- _Source text_:
........
Castello Aragonese d'Ischia

10 September 2025, at 8 p.m. and 9:30 p.m.

Come l'acqua che scorre

Regia di Salvatore Ronga

The show, organised by the Associazione Amici di Gabriele Mattera and the Associazione culturale Metamorphosis, will take place on Wednesday 10 September 2025 at 8 p.m., with a repeat performance at 9.30 p.m.
Admission is free, but accreditation is required by writing to prenotazioni@amicidigabrielemattera.com.

 

 

In the spring of 1925, Marguerite Yourcenar discovered Naples. During her stay, the writer visited churches and alleys, attended Holy Week rituals, made repeated excursions to Paestum and Pompeii, and landed in Ischia, where she was fascinated by the Aragonese Castle and its “beautiful bay”.
The impressions of the places she visited are brought to life in a youthful story, “Anna Soror”, which was published several times in subsequent years until its final version in 1982.
........
- _What you will do_:
1. Reproduce word for word the passage of the event notice about the Ischia performance, starting with "10 September 2025, at" and going on through "by writing to prenotazioni@amicidigabrielemattera.com.".
2. In the event notice about the Ischia performance, in what year did the final version of "Anna Soror" appear?

- _Saved entries_:
........
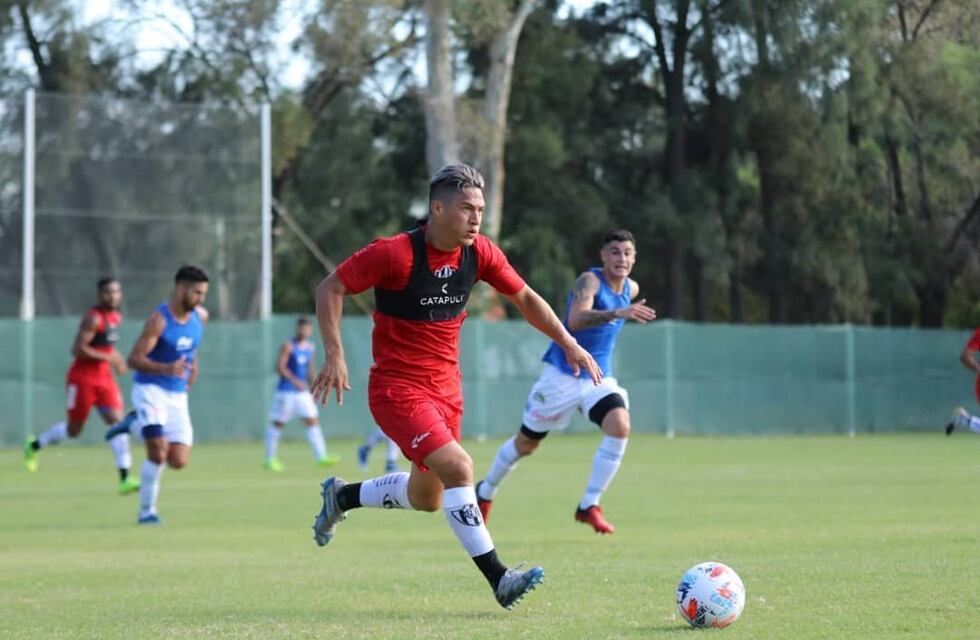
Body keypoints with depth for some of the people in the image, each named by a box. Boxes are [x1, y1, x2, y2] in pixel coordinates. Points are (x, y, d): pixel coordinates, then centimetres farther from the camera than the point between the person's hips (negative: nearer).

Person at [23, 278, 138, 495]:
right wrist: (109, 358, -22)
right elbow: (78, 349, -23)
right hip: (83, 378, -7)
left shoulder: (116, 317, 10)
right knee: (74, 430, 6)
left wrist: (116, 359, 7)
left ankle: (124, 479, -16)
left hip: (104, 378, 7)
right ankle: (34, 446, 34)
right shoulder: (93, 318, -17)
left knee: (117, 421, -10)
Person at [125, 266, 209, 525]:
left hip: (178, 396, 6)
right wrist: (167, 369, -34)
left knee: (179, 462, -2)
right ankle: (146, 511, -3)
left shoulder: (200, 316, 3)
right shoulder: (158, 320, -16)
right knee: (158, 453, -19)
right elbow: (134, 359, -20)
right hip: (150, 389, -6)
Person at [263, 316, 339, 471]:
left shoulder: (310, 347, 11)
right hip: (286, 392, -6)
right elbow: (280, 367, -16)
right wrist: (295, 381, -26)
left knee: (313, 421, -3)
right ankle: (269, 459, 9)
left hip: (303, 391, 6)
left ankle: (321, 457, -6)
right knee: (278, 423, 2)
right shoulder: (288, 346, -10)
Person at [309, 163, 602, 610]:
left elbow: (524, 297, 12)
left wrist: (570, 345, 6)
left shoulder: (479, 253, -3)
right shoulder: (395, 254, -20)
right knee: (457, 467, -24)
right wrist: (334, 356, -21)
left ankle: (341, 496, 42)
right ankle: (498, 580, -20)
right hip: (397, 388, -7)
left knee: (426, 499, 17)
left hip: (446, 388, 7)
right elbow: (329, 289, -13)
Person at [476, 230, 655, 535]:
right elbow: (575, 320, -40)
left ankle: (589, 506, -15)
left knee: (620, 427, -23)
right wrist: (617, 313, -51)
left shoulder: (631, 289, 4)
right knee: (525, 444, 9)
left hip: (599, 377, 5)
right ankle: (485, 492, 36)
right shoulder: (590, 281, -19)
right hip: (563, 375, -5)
........
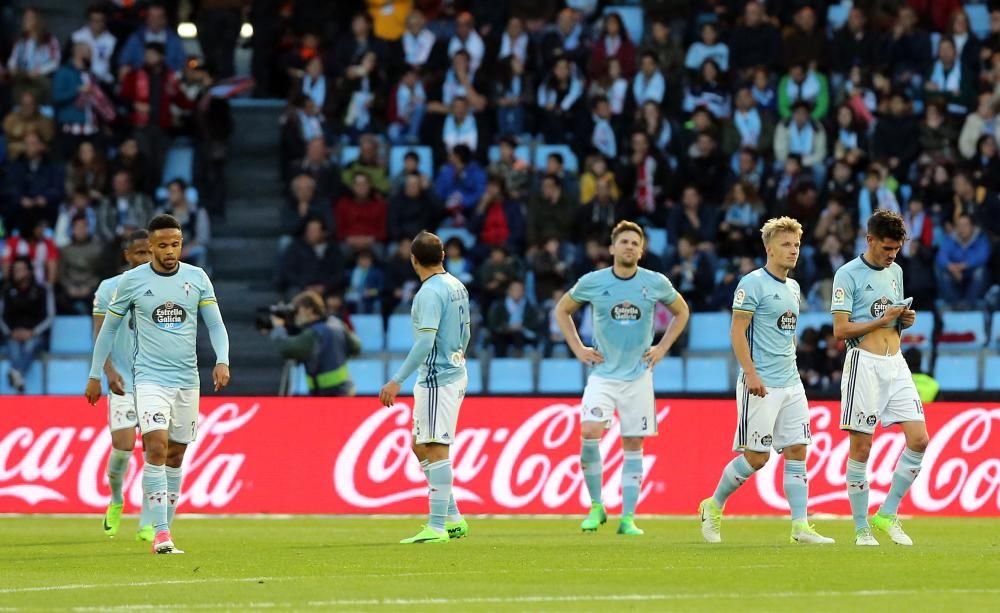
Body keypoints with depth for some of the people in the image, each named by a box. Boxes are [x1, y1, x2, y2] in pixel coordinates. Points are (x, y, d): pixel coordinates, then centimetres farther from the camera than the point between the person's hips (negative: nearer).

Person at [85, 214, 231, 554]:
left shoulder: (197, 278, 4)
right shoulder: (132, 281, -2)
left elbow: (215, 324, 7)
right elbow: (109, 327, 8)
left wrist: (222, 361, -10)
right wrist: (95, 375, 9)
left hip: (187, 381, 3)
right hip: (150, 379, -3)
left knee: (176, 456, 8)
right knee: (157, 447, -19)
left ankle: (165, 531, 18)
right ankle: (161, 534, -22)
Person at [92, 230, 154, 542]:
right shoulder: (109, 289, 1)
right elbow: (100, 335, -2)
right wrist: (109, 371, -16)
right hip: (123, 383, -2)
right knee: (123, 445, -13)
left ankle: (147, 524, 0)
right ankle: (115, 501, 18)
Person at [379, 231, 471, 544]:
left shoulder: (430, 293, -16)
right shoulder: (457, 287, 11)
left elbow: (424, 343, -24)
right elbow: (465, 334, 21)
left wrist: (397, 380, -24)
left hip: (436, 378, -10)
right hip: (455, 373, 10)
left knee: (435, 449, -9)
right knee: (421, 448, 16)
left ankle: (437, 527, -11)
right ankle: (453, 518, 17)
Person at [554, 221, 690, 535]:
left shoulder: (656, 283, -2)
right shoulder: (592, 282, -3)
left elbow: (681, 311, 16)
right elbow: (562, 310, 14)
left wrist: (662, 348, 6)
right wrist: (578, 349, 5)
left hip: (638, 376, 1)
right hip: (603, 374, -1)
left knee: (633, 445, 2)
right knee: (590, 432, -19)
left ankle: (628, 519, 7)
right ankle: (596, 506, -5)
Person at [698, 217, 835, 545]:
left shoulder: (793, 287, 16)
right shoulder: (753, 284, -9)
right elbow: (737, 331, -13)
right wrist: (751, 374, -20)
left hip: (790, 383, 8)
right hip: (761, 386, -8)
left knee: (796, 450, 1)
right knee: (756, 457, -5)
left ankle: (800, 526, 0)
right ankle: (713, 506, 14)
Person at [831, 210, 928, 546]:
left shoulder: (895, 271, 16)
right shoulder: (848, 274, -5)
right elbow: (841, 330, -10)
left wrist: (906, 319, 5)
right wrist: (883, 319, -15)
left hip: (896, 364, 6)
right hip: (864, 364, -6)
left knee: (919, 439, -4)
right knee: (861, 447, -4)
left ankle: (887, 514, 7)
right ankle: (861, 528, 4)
........
- _Response list_:
1.
10 September 2025, at 8 p.m. and 9:30 p.m.

Come l'acqua che scorre

Regia di Salvatore Ronga

The show, organised by the Associazione Amici di Gabriele Mattera and the Associazione culturale Metamorphosis, will take place on Wednesday 10 September 2025 at 8 p.m., with a repeat performance at 9.30 p.m.
Admission is free, but accreditation is required by writing to prenotazioni@amicidigabrielemattera.com.

2. 1982